Già dopo le prime immagini versiamo in uno stato confusionale. Cerchiamo di scovare la nota stonata che ci infastidisce e ci concentriamo in primis sulle voci. Suoni disarmonici rispetto ai volti, frasi pronunciate in modo poco credibile e con un pathos che ci ricorda – ahinoi – i tragici dialoghi delle telenovelas venezuelane. In prima battuta speriamo che un doppiaggio poco felice non stia rendendo giustizia agli attori (oltre alla Moore, c’è un istrionico Steve Carell e il camaleontico Michael Shannon). Purtroppo però, più il tempo passa più non vediamo emergere la Moore da premio Oscar® e/o l’imponenza di Shannon, e avvertiamo un senso di distacco che prescinde dalle differenze culturali tra Nuovo e Vecchio Continente, o dalle personali preferenze sessuali. Gli attori sono rigidi e poco credibili, e tutto è lontano anni luce da quel PHILADELPHIA, di un Jonathan Demme in stato di grazia, che ha straziato gli animi di mezzo mondo nel lontano 1993.

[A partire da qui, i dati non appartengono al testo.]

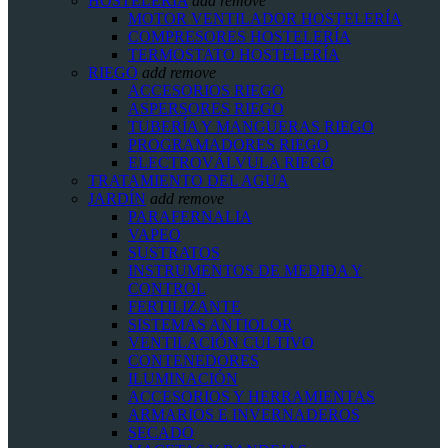
HOSTELERIA
add
remove
MOTOR VENTILADOR HOSTELERÍA
COMPRESORES HOSTELERÍA
TERMOSTATO HOSTELERÍA
RIEGO
add
remove
ACCESORIOS RIEGO
ASPERSORES RIEGO
TUBERÍA Y MANGUERAS RIEGO
PROGRAMADORES RIEGO
ELECTROVÁLVULA RIEGO
TRATAMIENTO DEL AGUA
JARDÍN
add
remove
PARAFERNALIA
VAPEO
SUSTRATOS
INSTRUMENTOS DE MEDIDA Y
CONTROL
FERTILIZANTE
SISTEMAS ANTIOLOR
VENTILACIÓN CULTIVO
CONTENEDORES
ILUMINACIÓN
ACCESORIOS Y HERRAMIENTAS
ARMARIOS E INVERNADEROS
SECADO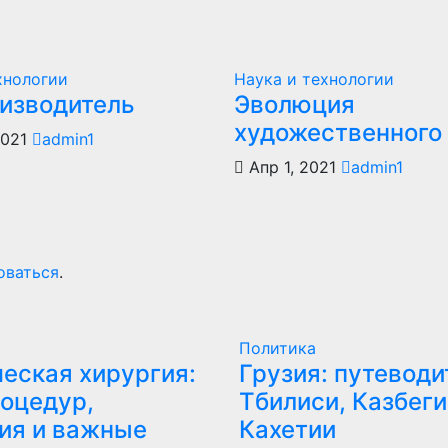
хнологии
Наука и технологии
оизводитель
Эволюция
художественного
2021
admin1
Апр 1, 2021
admin1
оваться
.
Политика
еская хирургия:
Грузия: путеводи
оцедур,
Тбилиси, Казбеги
ия и важные
Кахетии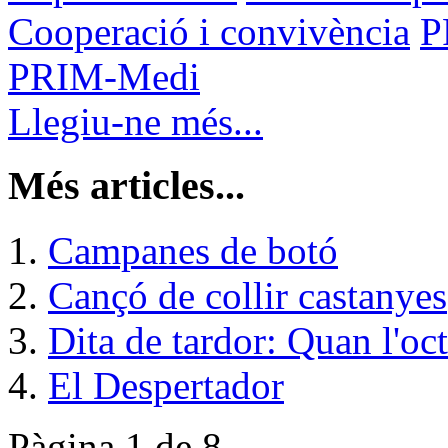
Cooperació i convivència
P
PRIM-Medi
Llegiu-ne més...
Més articles...
Campanes de botó
Cançó de collir castanyes
Dita de tardor: Quan l'oct
El Despertador
Pàgina 1 de 8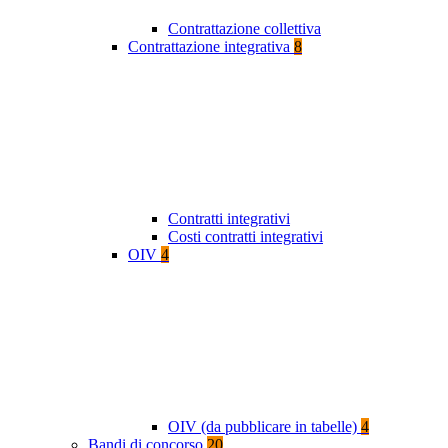
Contrattazione collettiva
Contrattazione integrativa
8
Contratti integrativi
Costi contratti integrativi
OIV
4
OIV (da pubblicare in tabelle)
4
Bandi di concorso
20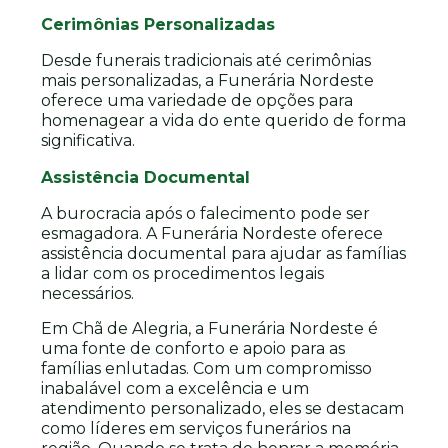
Cerimônias Personalizadas
Desde funerais tradicionais até cerimônias
mais personalizadas, a Funerária Nordeste
oferece uma variedade de opções para
homenagear a vida do ente querido de forma
significativa.
Assistência Documental
A burocracia após o falecimento pode ser
esmagadora. A Funerária Nordeste oferece
assistência documental para ajudar as famílias
a lidar com os procedimentos legais
necessários.
Em Chã de Alegria, a Funerária Nordeste é
uma fonte de conforto e apoio para as
famílias enlutadas. Com um compromisso
inabalável com a excelência e um
atendimento personalizado, eles se destacam
como líderes em serviços funerários na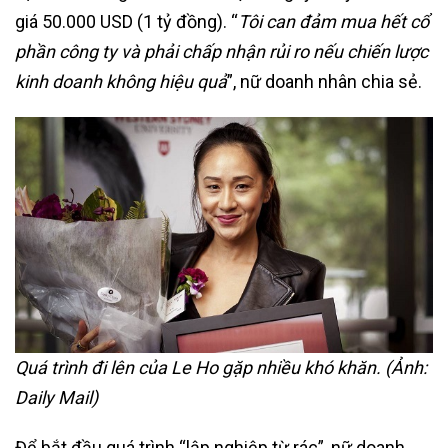
giá 50.000 USD (1 tỷ đồng). “
Tôi can đảm mua hết cổ
phần công ty và phải chấp nhận rủi ro nếu chiến lược
kinh doanh không hiệu quả
”, nữ doanh nhân chia sẻ.
Quá trình đi lên của Le Ho gặp nhiều khó khăn. (Ảnh:
Daily Mail)
Để bắt đầu quá trình “lập nghiệp từ rác”, nữ doanh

Qualora l’intento del regista Peter Sollett, e dell’autore Ron Nyswaner, fosse, infatti, quello di generare una versione al femminile della pellicola con Tom Hanks, il risultato sperato è ben lontano dalle premesse iniziali: la storia, abbondantemente superata e ampiamente ‘metabolizzata’ dalla cultura di massa, è incapace di moralizzare il pubblico e di creare un legame di empatia che lo coinvolga appieno. PHILADELPHIA arrivò al cinema in un periodo storico nel quale i fenomeni dell’Aids e dell’omosessualità, come in questo caso, attiravano particolarmente l’attenzione mediatica, dividevano l’opinione pubblica e diventavano in breve tempo oggetto di dibattito nazionale. Oggi, purtroppo o per fortuna, non è più cosi.

FREEHELD è, dunque, uno di quei prodotti che, probabilmente, avrebbe potuto aver maggior fortuna andando direct-to-video sui canali Passion della pay-TV.